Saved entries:

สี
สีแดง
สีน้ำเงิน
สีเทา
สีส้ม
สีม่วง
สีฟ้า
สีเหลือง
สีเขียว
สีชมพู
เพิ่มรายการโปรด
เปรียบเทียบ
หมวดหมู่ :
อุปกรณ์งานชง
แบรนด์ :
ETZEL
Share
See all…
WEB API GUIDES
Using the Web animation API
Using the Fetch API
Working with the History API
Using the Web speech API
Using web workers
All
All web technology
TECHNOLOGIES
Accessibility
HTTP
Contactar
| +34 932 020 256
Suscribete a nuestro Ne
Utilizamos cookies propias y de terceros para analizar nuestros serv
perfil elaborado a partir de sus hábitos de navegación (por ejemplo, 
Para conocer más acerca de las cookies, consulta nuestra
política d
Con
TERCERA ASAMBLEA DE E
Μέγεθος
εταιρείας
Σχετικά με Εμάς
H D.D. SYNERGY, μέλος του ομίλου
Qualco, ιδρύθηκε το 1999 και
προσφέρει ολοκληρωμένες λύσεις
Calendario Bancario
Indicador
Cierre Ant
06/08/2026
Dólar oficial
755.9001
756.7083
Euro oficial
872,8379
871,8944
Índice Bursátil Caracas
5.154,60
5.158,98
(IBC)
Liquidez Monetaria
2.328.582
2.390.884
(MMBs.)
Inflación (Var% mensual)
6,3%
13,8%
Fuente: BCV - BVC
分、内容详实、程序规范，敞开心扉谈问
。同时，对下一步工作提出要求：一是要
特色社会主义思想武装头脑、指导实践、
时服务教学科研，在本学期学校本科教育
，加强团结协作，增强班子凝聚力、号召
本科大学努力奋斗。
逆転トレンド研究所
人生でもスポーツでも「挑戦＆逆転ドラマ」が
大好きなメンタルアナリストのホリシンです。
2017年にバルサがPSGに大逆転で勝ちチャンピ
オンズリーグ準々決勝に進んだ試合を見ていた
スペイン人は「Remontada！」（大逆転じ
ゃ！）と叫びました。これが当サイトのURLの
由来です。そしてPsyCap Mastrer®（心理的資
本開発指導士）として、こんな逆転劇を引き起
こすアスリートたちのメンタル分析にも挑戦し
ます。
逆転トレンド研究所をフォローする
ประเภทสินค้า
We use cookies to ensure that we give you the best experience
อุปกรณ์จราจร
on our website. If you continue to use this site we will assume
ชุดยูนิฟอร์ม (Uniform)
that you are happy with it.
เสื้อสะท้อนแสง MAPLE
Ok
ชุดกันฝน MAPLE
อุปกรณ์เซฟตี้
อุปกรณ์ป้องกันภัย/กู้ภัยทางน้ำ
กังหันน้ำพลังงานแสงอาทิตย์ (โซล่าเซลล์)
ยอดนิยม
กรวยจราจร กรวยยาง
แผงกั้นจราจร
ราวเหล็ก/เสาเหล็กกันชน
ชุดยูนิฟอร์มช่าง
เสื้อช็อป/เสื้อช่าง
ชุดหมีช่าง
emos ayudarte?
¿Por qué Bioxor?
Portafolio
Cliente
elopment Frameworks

Task requirements: Please reproduce all of the material above word for word, line by line.

Answer space:
สี
สีแดง
สีน้ำเงิน
สีเทา
สีส้ม
สีม่วง
สีฟ้า
สีเหลือง
สีเขียว
สีชมพู
เพิ่มรายการโปรด
เปรียบเทียบ
หมวดหมู่ :
อุปกรณ์งานชง
แบรนด์ :
ETZEL
Share
See all…
WEB API GUIDES
Using the Web animation API
Using the Fetch API
Working with the History API
Using the Web speech API
Using web workers
All
All web technology
TECHNOLOGIES
Accessibility
HTTP
Contactar
| +34 932 020 256
Suscribete a nuestro Ne
Utilizamos cookies propias y de terceros para analizar nuestros serv
perfil elaborado a partir de sus hábitos de navegación (por ejemplo, 
Para conocer más acerca de las cookies, consulta nuestra
política d
Con
TERCERA ASAMBLEA DE E
Μέγεθος
εταιρείας
Σχετικά με Εμάς
H D.D. SYNERGY, μέλος του ομίλου
Qualco, ιδρύθηκε το 1999 και
προσφέρει ολοκληρωμένες λύσεις
Calendario Bancario
Indicador
Cierre Ant
06/08/2026
Dólar oficial
755.9001
756.7083
Euro oficial
872,8379
871,8944
Índice Bursátil Caracas
5.154,60
5.158,98
(IBC)
Liquidez Monetaria
2.328.582
2.390.884
(MMBs.)
Inflación (Var% mensual)
6,3%
13,8%
Fuente: BCV - BVC
分、内容详实、程序规范，敞开心扉谈问
。同时，对下一步工作提出要求：一是要
特色社会主义思想武装头脑、指导实践、
时服务教学科研，在本学期学校本科教育
，加强团结协作，增强班子凝聚力、号召
本科大学努力奋斗。
逆転トレンド研究所
人生でもスポーツでも「挑戦＆逆転ドラマ」が
大好きなメンタルアナリストのホリシンです。
2017年にバルサがPSGに大逆転で勝ちチャンピ
オンズリーグ準々決勝に進んだ試合を見ていた
スペイン人は「Remontada！」（大逆転じ
ゃ！）と叫びました。これが当サイトのURLの
由来です。そしてPsyCap Mastrer®（心理的資
本開発指導士）として、こんな逆転劇を引き起
こすアスリートたちのメンタル分析にも挑戦し
ます。
逆転トレンド研究所をフォローする
ประเภทสินค้า
We use cookies to ensure that we give you the best experience
อุปกรณ์จราจร
on our website. If you continue to use this site we will assume
ชุดยูนิฟอร์ม (Uniform)
that you are happy with it.
เสื้อสะท้อนแสง MAPLE
Ok
ชุดกันฝน MAPLE
อุปกรณ์เซฟตี้
อุปกรณ์ป้องกันภัย/กู้ภัยทางน้ำ
กังหันน้ำพลังงานแสงอาทิตย์ (โซล่าเซลล์)
ยอดนิยม
กรวยจราจร กรวยยาง
แผงกั้นจราจร
ราวเหล็ก/เสาเหล็กกันชน
ชุดยูนิฟอร์มช่าง
เสื้อช็อป/เสื้อช่าง
ชุดหมีช่าง
emos ayudarte?
¿Por qué Bioxor?
Portafolio
Cliente
elopment Frameworks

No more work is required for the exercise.